AUSTIN – For SXSW bands, the good news about being scheduled to play at 12:30 a.m. is that you’re clearly the headliner of the night. The bad news is, you’re banking on everyone else playing in front of you to end on time.
That didn’t quite work out for the Old 97’s last night. I showed up at Antones at about 12:15 and Emmylou Harris still had about three songs to go in her set (not that I’m complaining). A 25 minute change over meant the band didn’t hit the stage until 1 a.m.
But when they did, they acted like kids who had been told by their parents they had to wait 30 extra minutes to see what Santa brought them.
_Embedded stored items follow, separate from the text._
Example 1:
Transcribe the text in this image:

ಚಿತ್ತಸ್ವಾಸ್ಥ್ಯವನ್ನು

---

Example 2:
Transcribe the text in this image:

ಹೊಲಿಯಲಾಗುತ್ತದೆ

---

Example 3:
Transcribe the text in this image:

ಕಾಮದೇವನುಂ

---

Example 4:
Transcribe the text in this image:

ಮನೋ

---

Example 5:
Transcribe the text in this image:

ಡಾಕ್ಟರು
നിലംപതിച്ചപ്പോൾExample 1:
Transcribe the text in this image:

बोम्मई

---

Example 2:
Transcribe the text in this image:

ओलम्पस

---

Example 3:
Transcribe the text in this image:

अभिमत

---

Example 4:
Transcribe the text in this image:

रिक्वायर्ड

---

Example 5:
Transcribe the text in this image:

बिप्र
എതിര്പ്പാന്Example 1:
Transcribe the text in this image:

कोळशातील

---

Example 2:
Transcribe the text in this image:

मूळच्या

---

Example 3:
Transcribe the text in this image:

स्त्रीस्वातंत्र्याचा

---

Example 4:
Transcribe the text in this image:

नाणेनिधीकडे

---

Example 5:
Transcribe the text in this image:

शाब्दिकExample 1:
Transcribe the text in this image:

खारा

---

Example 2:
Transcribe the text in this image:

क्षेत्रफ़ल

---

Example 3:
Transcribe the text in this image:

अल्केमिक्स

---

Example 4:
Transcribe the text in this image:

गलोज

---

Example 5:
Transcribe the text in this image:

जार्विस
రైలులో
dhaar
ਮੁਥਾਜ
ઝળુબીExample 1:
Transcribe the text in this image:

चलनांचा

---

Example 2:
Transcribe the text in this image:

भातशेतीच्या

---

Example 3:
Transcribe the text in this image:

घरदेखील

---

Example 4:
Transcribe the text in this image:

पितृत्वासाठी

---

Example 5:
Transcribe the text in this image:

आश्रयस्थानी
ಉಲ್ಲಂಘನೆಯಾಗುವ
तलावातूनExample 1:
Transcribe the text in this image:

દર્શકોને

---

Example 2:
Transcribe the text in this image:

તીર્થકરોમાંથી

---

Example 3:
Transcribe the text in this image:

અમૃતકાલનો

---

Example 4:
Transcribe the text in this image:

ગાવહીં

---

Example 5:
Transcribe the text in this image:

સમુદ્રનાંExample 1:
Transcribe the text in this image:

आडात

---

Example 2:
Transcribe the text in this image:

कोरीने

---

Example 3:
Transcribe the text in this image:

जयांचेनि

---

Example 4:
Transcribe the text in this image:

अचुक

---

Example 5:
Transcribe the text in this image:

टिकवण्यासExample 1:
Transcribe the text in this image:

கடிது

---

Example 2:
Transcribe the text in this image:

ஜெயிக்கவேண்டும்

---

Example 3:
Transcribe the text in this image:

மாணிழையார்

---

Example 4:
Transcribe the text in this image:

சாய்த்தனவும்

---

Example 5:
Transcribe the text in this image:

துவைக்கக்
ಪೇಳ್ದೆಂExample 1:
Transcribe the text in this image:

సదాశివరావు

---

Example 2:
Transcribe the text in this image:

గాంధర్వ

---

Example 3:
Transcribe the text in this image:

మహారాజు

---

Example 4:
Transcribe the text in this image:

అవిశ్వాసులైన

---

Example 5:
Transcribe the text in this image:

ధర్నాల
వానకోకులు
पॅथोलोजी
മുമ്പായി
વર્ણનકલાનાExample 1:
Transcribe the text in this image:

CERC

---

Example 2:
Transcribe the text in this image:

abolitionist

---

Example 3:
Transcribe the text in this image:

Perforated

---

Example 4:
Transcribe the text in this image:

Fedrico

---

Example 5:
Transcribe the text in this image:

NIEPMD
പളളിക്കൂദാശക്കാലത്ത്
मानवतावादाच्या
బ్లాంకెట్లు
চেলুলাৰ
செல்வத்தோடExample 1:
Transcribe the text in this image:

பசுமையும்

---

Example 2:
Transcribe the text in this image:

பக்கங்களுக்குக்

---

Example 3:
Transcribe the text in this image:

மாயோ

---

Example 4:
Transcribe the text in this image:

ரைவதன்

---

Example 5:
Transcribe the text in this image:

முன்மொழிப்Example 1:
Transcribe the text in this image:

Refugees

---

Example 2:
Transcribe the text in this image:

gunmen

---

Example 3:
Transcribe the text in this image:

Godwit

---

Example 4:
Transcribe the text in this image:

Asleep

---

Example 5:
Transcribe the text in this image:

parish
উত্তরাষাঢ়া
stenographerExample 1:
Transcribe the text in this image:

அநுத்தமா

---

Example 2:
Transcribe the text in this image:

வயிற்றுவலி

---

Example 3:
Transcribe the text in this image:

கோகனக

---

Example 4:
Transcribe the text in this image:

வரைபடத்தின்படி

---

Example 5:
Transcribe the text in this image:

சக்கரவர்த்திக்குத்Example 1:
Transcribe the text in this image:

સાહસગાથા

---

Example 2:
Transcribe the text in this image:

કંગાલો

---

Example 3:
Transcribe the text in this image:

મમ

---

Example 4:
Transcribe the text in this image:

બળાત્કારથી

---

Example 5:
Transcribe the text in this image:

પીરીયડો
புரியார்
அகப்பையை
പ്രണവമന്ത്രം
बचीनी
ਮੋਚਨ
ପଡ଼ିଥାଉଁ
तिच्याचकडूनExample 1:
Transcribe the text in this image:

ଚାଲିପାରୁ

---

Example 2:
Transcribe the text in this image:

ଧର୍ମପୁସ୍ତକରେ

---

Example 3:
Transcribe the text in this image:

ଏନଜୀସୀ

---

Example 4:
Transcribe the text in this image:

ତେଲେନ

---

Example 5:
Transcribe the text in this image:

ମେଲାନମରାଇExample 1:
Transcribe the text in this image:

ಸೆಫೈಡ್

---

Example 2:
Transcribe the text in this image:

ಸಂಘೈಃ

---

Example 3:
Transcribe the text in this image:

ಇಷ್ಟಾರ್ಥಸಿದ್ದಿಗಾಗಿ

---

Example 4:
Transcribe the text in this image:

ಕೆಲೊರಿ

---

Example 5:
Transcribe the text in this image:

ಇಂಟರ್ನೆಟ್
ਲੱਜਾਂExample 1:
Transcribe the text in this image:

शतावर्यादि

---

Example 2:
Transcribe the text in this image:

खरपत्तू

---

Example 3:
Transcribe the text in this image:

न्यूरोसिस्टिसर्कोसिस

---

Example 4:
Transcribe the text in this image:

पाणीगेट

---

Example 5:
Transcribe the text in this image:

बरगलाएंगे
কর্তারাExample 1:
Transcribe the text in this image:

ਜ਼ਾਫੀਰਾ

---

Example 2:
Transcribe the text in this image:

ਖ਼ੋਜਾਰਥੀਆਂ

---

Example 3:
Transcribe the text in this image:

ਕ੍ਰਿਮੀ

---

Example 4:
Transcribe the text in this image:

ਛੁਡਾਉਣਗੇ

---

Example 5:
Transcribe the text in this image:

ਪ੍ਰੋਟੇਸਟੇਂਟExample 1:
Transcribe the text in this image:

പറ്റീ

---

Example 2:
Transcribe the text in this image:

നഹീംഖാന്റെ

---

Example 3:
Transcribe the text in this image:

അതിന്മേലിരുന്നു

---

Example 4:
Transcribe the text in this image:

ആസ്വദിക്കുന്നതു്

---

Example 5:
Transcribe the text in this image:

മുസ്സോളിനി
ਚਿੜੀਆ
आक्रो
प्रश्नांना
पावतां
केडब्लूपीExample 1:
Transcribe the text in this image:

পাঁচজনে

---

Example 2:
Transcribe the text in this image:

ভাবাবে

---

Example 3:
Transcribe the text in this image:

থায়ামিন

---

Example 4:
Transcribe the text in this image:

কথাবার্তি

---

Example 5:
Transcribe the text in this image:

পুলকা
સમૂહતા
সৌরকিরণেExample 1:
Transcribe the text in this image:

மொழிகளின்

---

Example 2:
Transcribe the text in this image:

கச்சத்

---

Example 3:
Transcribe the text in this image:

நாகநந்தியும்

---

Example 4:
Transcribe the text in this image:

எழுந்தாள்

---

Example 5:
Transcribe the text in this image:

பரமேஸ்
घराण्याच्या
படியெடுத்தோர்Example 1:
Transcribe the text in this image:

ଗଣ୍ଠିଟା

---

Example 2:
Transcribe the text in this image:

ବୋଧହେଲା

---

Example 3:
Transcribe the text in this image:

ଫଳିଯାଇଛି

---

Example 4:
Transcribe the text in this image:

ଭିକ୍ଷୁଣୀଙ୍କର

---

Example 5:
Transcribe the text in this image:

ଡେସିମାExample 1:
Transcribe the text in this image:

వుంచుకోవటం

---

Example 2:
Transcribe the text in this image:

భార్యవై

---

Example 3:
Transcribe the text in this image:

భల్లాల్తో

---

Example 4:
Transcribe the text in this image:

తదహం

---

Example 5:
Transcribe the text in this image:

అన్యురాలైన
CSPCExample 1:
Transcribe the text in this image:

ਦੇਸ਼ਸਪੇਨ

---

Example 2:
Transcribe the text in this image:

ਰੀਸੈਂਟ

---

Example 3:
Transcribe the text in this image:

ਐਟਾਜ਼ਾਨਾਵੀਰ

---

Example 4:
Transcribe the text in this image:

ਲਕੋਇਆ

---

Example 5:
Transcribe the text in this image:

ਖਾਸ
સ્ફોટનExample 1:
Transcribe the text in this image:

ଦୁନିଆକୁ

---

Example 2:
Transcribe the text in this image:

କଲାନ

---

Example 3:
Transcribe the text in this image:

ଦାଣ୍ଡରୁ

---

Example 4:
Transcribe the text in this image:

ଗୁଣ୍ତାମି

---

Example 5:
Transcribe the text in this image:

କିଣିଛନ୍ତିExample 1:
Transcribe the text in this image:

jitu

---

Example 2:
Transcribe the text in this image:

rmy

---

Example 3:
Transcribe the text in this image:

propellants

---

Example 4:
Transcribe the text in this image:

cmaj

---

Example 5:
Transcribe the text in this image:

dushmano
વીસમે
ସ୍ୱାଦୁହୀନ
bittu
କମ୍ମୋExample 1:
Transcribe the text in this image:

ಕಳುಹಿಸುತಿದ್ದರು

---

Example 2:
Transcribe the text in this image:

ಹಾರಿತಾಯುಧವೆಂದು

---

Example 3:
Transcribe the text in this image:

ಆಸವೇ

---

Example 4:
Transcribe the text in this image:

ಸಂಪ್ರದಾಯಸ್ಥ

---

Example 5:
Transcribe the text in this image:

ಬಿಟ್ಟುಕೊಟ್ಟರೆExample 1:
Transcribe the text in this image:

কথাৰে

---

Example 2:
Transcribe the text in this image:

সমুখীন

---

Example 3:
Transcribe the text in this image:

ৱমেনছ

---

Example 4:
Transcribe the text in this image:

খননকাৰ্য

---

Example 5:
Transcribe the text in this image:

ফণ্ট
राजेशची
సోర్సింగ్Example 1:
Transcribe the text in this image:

Rhett Miller was a pogo stick of energy, bouncing up and down to his own beat as the set was about to begin. And once the first note hit, it was pedal to the metal for the next hour as the band ripped through old favorites like “Niteclub” as well as selections from its newest album, The Grand Theatre, Volume 1, including “Champaign, Illinois.”
The show was the second of the day for the Old 97s, who played a private afternoon concert. But you wouldn’t have known it.
“Feel free to sing along on this one as my voice isn’t what it normally is,” Miller told the crowd before launching into “Rollerskate Skinny.” When he ended the song with a few of the most beautiful falsetto notes you’ve ever heard, you had to wonder if he was teasing us.
The real star of the show, however, was guitarist Ken Bethea. He spent most of the night patiently at stage right hammering out one furious guitar lick after another. But for the final few songs, it seemed as if he’d had enough of waiting in the wings as he stepped up to center stage and leaned into the crowd to show everyone just what he was capable of.
After a long day of working on this and other stuff, I had told myself I was going to try and head out by 1:30. But each time I turned toward the door, I felt myself being sucked back in by another rip-roaring tune that sounded like something that shouldn’t be missed. So I’ll blame Rhett and Co. for being a little tired this morning. But I can’t complain too loudly – as I’m writing this at 10 a.m., the band has already played KGSR’s live broadcast from the Four Seasons, after which Miller and Murray Hammond hoofed it over to the Hilton for a short KUT set.
Meanwhile, I’ve only just brushed my teeth.